Edwards initially planned for his movie to focus on a global alien pandemic, with three different stories unfolding on three different continents. He mapped out the intersecting “Babel”-like narratives on a chart, only to be told by producer James Richardson, “If you need a diagram to explain your story, something is not working.”

So Edwards tossed the other plots and ended up with Andrew and Sam. “Then we had a love story on our hands,” Edwards says. Rather than make the movie on soundstages, where the actors would stand in front of green screens so that visual effects could be layered in later, the filmmaker took his guerrilla team on the road, and looked for organic ways to incorporate aliens, helicopters, tanks and all of the other trappings of the genre.

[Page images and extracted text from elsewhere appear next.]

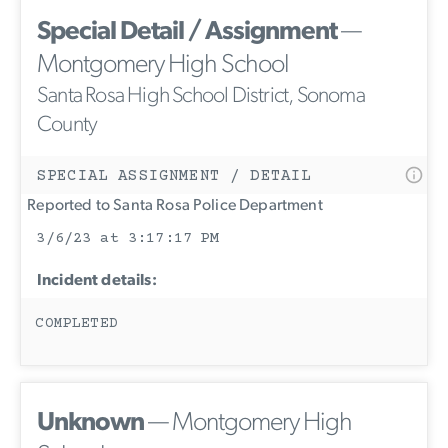
Special Detail / Assignment
—
Montgomery High School
Santa Rosa High School District, Sonoma
County
SPECIAL ASSIGNMENT / DETAIL
Reported to Santa Rosa Police Department
3/6/23 at 3:17:17 PM
Incident details:
COMPLETED
Unknown
— Montgomery High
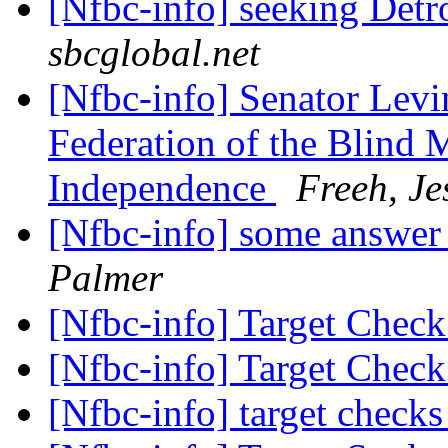
[Nfbc-info] seeking Det
sbcglobal.net
[Nfbc-info] Senator Levin
Federation of the Blind 
Independence
Freeh, Je
[Nfbc-info] some answer
Palmer
[Nfbc-info] Target Chec
[Nfbc-info] Target Chec
[Nfbc-info] target check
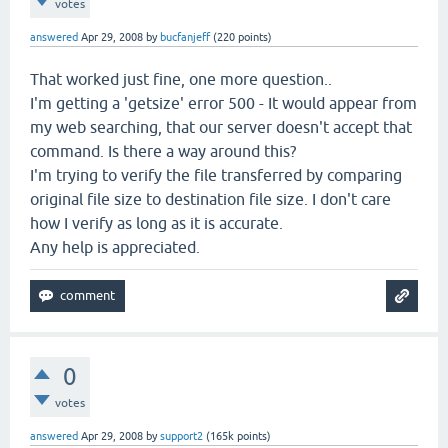
votes
answered
Apr 29, 2008
by
bucfanjeff
(
220
points)
That worked just fine, one more question..
I'm getting a 'getsize' error 500 - It would appear from
my web searching, that our server doesn't accept that
command. Is there a way around this?
I'm trying to verify the file transferred by comparing
original file size to destination file size. I don't care
how I verify as long as it is accurate.
Any help is appreciated.
0
votes
answered
Apr 29, 2008
by
support2
(
165k
points)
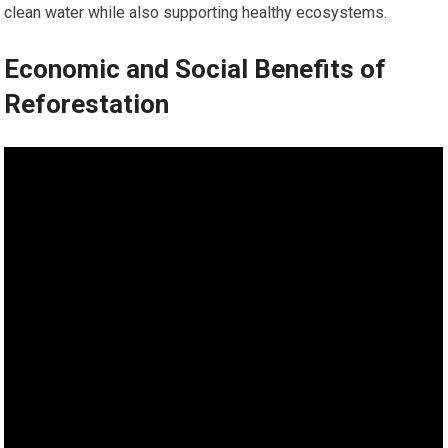
clean water while also supporting healthy ecosystems.
Economic and Social Benefits of
Reforestation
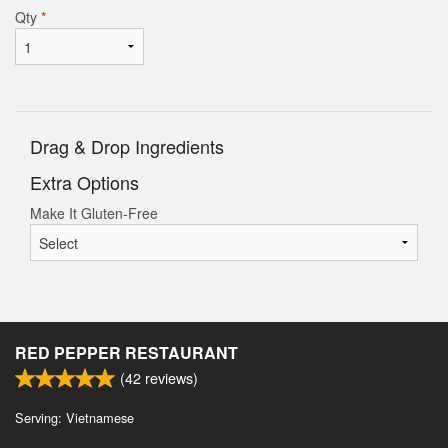
Qty
*
Drag & Drop Ingredients
Extra Options
Make It Gluten-Free
RED PEPPER RESTAURANT
(
42
reviews)
Serving: Vietnamese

“The goal we all had was to make the world’s most realistic monster movie. Every shot in the film is based on a real shot,” says Edwards, who filmed in Belize, Costa Rica, Mexico and Guatemala. “I’m shooting in a real place with real people and just imagining that something else is there. The perfect version of this film is filled with imperfections. That’s what we were going for.”

Now that he’s in business with the deeper-pocketed Bekmambetov and has been offered other, pricier productions, Edwards wants to make sure money doesn’t destroy his run-and-shoot style. “It’s a massive concern,” he says. “I prefer to give up all those opportunities to preserve what we were able to do with this.”